(Collected data entries)
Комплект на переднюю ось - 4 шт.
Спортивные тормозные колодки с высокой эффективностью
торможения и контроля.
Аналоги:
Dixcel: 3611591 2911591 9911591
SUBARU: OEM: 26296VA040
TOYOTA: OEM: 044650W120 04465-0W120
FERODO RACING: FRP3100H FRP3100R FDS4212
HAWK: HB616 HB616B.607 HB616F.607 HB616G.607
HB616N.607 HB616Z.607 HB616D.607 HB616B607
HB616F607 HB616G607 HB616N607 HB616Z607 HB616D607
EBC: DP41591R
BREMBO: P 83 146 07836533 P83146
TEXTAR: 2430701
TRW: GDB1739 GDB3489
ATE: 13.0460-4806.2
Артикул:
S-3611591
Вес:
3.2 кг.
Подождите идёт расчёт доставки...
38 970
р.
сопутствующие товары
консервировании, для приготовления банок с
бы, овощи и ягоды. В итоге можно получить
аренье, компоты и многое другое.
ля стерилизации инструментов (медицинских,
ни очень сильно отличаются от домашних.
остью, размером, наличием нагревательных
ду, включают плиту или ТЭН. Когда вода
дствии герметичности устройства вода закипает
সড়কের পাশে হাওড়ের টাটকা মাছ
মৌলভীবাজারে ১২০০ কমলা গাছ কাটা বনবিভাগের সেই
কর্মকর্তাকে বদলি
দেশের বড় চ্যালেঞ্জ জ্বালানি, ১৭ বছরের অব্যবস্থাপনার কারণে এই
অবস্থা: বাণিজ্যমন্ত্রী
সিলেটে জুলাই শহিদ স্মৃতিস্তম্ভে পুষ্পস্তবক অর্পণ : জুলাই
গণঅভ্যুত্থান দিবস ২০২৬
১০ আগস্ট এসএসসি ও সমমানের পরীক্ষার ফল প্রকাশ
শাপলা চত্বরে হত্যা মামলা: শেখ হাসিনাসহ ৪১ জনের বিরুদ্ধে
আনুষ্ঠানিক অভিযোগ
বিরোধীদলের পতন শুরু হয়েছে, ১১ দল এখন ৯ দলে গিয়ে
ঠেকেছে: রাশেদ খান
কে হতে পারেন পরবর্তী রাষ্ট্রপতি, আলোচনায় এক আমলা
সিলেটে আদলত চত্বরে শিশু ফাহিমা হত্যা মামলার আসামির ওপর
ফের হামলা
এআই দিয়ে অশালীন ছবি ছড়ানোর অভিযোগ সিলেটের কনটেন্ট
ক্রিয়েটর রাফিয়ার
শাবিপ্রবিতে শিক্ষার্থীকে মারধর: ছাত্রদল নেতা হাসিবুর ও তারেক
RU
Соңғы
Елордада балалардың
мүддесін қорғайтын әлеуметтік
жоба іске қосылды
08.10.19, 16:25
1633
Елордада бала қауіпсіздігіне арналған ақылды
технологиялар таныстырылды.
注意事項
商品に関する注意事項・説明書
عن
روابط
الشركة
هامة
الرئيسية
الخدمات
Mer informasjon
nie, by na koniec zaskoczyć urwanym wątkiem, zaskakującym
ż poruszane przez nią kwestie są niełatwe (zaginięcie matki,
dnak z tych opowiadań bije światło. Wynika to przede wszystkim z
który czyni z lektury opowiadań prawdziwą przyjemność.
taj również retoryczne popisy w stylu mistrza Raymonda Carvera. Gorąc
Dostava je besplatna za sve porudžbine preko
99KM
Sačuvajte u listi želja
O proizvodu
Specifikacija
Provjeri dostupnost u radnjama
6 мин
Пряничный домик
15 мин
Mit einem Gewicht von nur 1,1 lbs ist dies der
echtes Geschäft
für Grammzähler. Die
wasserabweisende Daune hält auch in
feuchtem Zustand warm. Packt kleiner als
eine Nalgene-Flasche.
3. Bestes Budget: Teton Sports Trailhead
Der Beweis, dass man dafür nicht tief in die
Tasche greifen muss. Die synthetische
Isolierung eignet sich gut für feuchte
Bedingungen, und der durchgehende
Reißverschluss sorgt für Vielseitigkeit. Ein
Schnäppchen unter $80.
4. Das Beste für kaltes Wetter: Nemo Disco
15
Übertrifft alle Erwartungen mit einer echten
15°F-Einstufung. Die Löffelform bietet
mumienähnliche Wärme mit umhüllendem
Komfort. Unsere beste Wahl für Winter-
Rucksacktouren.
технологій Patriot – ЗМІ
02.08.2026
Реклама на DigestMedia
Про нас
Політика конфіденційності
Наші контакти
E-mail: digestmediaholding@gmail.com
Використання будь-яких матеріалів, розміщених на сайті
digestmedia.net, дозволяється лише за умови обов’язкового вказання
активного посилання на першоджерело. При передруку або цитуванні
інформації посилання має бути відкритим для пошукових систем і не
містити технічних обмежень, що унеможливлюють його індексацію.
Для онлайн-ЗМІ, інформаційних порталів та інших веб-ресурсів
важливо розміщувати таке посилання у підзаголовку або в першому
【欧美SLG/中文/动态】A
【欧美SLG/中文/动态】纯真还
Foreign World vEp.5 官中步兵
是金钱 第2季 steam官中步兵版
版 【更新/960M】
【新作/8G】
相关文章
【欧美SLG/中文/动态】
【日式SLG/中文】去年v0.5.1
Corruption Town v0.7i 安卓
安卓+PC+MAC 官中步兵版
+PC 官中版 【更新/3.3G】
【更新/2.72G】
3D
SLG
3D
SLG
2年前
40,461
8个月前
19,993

What the task asks =
Would you please copy all lines in the data that contain the word "посилання"?

Answer to the exercise =
активного посилання на першоджерело. При передруку або цитуванні
інформації посилання має бути відкритим для пошукових систем і не
важливо розміщувати таке посилання у підзаголовку або в першому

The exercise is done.